One other fellow from CO went with me, the others were from all over, mainly Michigan, as the team leader was from Spring Arbor FM Church, and he had a couple of folks with him from that church. I was totally blessed by folks at my church, we raised every penny that I spent on the trip, so it didn’t cost us anything! I will therefore go again. I just don’t know when or how quite yet. I do have a $100 travel voucher on one of the airlines I used, they made us 4hrs late coming out of Haiti, everyone on that flight missed connections, and we all spent the night at the Holiday Inn in Ft. Lauderdale together pretty much.

I met a fellow on that flight as a result of that fow-paw, very fortunate to have done so. He’s Canadian, but down there in Haiti working on reforestation. That is what Cheryl and I want to get into, we’re very interested in the reforestation of Haiti, it’s the only real way to bring them back from the brink of total poverty where they are now. Flying over the island is heart-breaking, you see only brown hills and mountains, muddied streams and dead reefs, soil running off into the ocean. It’s tragic. The people are all hungry, even the wealthy have to admit the earthquake damaged almost beyond repair any sense of economy that they had left. The area where we worked, those folks are happy to get one meal a day. Life is very hard in Haiti, they live in survival mode. When you live like that all the time, you don’t sit around and mourn the dead — you simply go on.

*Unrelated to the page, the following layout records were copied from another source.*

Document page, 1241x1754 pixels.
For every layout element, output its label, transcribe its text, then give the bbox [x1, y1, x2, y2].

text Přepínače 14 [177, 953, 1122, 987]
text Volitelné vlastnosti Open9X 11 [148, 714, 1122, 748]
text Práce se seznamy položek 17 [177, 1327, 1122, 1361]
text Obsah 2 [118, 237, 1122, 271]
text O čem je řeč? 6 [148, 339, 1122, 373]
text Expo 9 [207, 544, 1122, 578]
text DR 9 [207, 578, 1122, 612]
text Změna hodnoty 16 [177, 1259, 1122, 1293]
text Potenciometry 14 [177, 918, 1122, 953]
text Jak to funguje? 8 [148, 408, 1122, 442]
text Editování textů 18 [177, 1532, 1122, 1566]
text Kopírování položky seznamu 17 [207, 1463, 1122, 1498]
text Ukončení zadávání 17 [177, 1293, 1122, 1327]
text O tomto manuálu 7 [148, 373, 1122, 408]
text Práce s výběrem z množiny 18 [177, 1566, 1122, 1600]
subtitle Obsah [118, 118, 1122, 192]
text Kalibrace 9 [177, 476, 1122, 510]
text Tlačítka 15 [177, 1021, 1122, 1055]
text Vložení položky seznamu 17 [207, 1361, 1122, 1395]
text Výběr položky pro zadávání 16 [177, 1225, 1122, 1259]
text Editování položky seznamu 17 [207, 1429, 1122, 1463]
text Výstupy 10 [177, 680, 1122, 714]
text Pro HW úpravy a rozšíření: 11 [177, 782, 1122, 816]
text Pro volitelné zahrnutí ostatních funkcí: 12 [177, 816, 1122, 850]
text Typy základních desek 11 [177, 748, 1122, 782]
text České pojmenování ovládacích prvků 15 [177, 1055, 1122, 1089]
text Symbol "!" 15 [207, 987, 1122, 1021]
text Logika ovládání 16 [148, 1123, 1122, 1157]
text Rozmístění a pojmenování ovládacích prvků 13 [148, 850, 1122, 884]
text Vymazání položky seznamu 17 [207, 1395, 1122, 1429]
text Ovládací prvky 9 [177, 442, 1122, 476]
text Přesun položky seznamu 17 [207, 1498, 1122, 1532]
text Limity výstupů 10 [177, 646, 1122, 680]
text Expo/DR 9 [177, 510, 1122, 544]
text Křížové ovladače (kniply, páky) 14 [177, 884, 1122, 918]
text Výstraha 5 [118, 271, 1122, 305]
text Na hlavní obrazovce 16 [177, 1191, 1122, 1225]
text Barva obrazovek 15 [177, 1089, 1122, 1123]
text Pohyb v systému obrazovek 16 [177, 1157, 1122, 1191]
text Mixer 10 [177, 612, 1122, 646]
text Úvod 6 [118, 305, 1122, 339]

Our church is employing quite a number of locals to help with the tear down of fallen buildings, and rebuild new ones. We took much of the rubble from the old buildings and used it to make foundations for the new buildings. This was something that our Bishop had said we would do. Best of all, we encouraged our brothers and sisters down there, and we agreed we are all in this together. In turn, we were greatly encouraged by them to continue our efforts, never to give up. The spiritual battle already has been won by Jesus Christ. Our daily struggles to lift our brothers and sisters up is changed somewhat by this earthquake, but the goals remain the same: To see hearts and lives impacted by Jesus for His Kingdom here on earth! Hallelujah!